_Work required_: Exactly as written, print the lines from the top of the listing through the line containing "hammer (393,303,617,574)"; include no pictures.

Recorded information: Begin

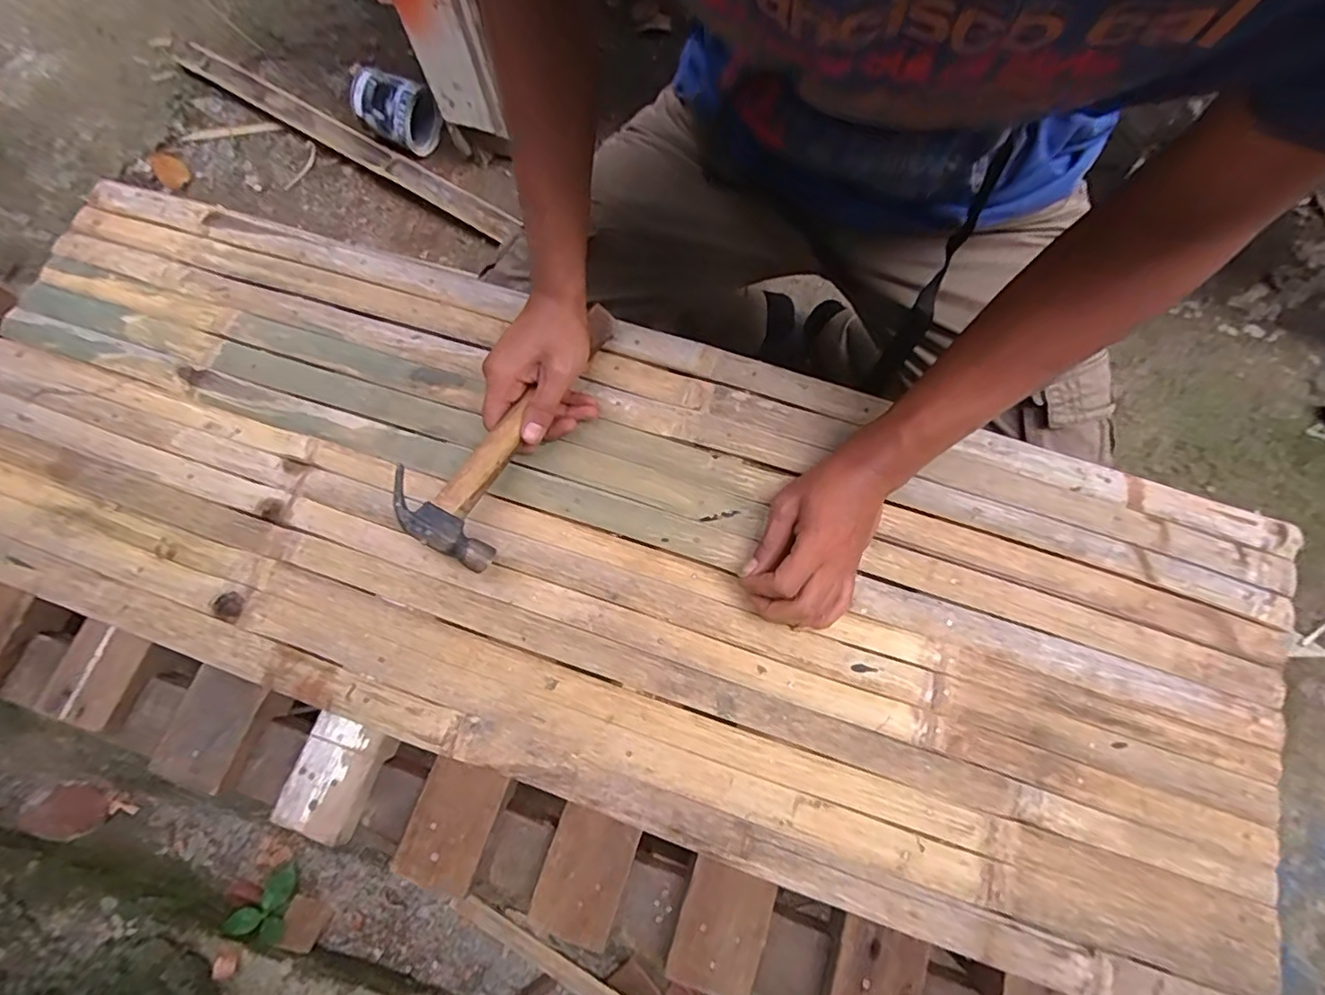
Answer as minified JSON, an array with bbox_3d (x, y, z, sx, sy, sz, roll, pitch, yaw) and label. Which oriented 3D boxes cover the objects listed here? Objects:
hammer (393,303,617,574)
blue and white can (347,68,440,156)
[{"bbox_3d":[-0.111,-0.065,0.468,0.078,0.039,0.246,28,69,8],"label":"hammer"},{"bbox_3d":[-0.531,-0.750,1.140,0.154,0.102,0.105,22,76,7],"label":"blue and white can"}]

Recorded information: End

_Output below_:
Answer as minified JSON, an array with bbox_3d (x, y, z, sx, sy, sz, roll, pitch, yaw) and label. Which oriented 3D boxes cover the objects listed here? Objects:
hammer (393,303,617,574)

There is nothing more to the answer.